Mittal and his team required large computing resources to derive and test their hypothesis. Each simulation ran in parallel on 256 to 512 processors and took several 100,000 computing hours to complete.
"This work cannot be done by simulating a single case. Having a large enough sample size to base conclusions on was essential for this research," Mittal said. "We could never come close to being able to do what we needed to do it if weren't for Stampede."
Mittal foresees a time where doctors will perform patient-specific heart simulations routinely to determine the best course of treatment. However, hospitals would need systems hundreds of times faster than a current desktop computer to be able to figure out a solution locally in a reasonable timeframe.
In addition to establishing the new diagnostic tool for clinicians, Mittal's research helps advance new, efficient computational models that will be necessary to make patient-specific diagnostics feasible.
The team plans to continue to test their hypothesis, applying the EPI metric to a larger dataset. They hope in the future to run a clinical study with prospective, rather than retrospective, analysis.
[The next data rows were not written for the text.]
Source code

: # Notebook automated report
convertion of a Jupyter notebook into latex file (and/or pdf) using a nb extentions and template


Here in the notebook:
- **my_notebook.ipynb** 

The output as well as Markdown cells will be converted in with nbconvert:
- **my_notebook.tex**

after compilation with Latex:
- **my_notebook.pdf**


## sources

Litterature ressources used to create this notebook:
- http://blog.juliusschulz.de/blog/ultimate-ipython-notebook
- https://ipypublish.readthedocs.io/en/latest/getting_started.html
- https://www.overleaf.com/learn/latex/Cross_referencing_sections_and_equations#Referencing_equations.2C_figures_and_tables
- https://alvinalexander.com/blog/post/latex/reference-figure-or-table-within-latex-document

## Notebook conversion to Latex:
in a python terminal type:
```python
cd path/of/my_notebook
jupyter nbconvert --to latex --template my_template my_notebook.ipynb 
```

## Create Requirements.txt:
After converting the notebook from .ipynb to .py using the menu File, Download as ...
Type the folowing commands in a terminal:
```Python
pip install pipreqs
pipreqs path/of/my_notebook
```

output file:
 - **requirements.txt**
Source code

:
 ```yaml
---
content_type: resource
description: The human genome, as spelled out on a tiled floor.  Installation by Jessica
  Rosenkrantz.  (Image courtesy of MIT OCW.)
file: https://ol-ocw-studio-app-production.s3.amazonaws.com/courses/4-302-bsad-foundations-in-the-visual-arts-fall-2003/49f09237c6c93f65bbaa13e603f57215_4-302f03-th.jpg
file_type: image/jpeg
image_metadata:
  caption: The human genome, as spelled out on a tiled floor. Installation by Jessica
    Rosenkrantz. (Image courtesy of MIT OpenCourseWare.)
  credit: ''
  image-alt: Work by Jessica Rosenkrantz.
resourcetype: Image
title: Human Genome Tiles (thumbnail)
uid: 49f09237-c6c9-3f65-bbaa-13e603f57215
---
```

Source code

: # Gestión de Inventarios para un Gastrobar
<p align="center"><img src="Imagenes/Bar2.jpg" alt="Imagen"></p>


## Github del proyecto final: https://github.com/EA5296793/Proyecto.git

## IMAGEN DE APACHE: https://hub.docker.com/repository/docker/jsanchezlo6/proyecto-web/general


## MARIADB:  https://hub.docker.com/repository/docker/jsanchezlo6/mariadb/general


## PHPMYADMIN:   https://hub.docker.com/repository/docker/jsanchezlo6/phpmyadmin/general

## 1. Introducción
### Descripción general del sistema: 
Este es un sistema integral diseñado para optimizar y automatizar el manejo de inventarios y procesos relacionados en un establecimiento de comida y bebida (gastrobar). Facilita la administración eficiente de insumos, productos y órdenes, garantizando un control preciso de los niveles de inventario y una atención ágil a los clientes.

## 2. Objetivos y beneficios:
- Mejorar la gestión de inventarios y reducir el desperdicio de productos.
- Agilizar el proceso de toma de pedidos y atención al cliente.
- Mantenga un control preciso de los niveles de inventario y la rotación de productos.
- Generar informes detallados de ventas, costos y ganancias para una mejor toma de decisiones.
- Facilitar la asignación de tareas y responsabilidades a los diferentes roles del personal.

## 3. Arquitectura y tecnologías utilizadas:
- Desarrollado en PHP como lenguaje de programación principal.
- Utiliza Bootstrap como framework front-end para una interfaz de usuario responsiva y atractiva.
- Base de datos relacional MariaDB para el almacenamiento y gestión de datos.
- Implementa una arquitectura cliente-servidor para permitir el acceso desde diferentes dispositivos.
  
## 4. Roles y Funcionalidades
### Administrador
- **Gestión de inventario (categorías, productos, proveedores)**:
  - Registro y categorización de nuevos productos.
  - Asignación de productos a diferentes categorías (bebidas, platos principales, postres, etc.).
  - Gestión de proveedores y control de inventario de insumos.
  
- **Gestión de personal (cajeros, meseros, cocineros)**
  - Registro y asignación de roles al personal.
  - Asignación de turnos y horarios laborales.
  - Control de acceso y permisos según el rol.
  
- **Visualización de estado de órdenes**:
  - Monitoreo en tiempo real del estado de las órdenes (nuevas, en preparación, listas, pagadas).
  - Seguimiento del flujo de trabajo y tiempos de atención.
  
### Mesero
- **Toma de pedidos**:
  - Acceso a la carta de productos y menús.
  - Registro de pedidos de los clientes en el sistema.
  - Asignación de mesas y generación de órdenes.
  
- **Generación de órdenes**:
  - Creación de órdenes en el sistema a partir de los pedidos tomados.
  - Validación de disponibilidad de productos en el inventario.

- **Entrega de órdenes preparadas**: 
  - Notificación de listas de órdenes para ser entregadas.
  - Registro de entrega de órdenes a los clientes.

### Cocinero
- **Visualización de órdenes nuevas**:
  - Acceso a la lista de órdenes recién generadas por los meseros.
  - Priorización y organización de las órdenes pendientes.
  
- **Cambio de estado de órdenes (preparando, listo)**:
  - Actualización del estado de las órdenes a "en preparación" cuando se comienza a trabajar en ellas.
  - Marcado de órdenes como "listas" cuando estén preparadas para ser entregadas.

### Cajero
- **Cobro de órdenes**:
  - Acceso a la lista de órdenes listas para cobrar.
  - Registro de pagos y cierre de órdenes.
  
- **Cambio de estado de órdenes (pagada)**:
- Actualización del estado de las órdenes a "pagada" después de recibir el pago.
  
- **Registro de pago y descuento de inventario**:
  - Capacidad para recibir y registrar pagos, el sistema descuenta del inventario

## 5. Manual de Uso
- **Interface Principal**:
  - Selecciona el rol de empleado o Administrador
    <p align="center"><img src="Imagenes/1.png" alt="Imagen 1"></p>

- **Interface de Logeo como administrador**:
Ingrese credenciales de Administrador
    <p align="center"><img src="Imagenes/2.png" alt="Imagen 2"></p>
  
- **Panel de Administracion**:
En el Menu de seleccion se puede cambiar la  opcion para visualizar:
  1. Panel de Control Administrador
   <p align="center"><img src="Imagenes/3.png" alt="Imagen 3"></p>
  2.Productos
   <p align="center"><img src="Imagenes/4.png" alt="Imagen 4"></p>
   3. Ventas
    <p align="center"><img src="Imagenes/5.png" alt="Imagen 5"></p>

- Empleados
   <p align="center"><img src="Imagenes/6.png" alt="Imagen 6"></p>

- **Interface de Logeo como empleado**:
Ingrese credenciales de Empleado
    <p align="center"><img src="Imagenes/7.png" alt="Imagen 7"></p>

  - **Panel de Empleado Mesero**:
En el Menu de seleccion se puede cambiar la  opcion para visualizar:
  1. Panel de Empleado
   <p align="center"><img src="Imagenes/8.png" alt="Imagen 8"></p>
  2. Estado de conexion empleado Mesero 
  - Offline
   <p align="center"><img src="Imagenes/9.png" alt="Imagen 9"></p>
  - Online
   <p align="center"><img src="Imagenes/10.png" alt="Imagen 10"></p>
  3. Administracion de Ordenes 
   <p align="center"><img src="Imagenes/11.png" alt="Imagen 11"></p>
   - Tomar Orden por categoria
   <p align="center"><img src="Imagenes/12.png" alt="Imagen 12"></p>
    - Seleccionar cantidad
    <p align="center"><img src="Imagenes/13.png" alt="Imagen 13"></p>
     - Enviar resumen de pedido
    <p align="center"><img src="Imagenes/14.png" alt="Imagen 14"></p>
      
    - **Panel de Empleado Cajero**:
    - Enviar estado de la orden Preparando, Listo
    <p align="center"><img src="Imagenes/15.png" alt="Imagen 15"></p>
With a better understanding of the mechanics of blood clots and ways to the predict them, the researchers have turned their attention to other sources of blood clots, including bio-prosthetic heart valves and atrial fibrillation (AFib) – a quivering or irregular heartbeat that affects 2.7 million Americans.
"These research results are an important first step to move our basic scientific understanding of the physics of how blood flows in the heart to real-time predictions and treatments for the well-being of patients," said Ronald Joslin, NSF Fluid Dynamics program director.
"The potential for impact in this area is very motivating," Mittal said, "not just for me but for my collaborators, students and post-docs as well."